Bölge üzerinde oynanan oyunların, tam bir asır önce Bediüzzaman’ın “Harb-i Umumî neticesinde yine o sû-i kast niyetiyle, Kur’ân’ın zararına gayet ağır şerâitle (şartlarla) -ecnebi zâlimlerin- kâfirâne fikirlerini icrâ etmek ve “devlet-i İslâmiyenin (Osmanlının) nurunu söndürmek niyetiyle müthiş bir su-i kast plânı” olarak tanımladığı “gaddarâne Sevr Muahedesi”ninin günümüzdeki versiyonu “büyük Ortadoğu projesi (BOP)”la süren “meş’um strateji”nin parçaları olduğu ortada. (Şuâlar, 619; Kastamonu Lâhikası, 17)
Menhus plân ve projenin, işgalci ve istilâcı emperyal güçlerin taşeron ve maşalarıyla körükledikleri krizlerle topyekûn İslâm coğrafyasında Müslüman halklar arasında husûmet ve fitne tohumları atmasıyla türetilen “peyk devletçikler”le İslâm dünyasını bölüp parçalamak olduğu, iki milyona yakın insanın katledildiği Irak işgali ve altı yüz bin sivilin can verdiği kanlı Suriye iç savaşında olup bitenlerle gözler önüne seriliyor.

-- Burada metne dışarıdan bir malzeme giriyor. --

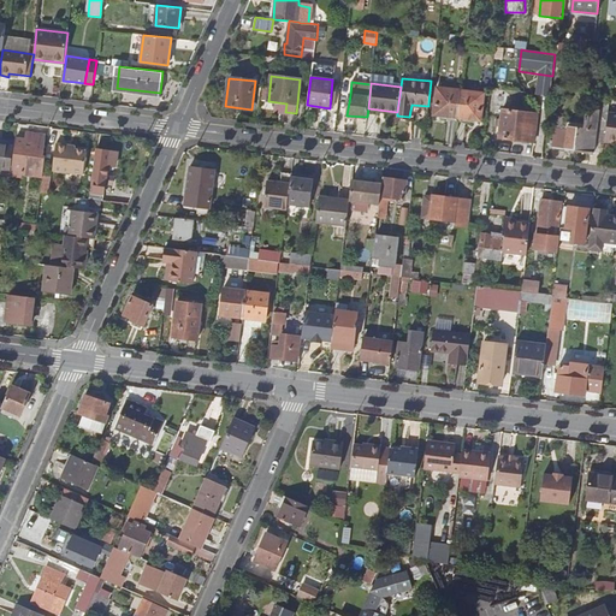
[(461,90),(437,88),(433,114),(457,118),(461,90)]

“KOMŞU, KARDEŞ VE BİRBİRİNE MUHTAÇ”
Buna dikkat çekmek içindir ki Bediüzzaman, Türkiye ile Suriye arasında hiçbir maslahatı olmayan sınırın hedefinin, ecnebilerin Müslümanları ırkçılık ve tefrika zihniyetiyle birbirine hasım hale getirmek olduğunu nazara verir. Aynı inancı, aynı tarihi, aynı kültür ve medeniyeti paylaşan, birbirine kardeş, komşu ve dindaş halkları tefrika komplosuna karşı ikaz eder.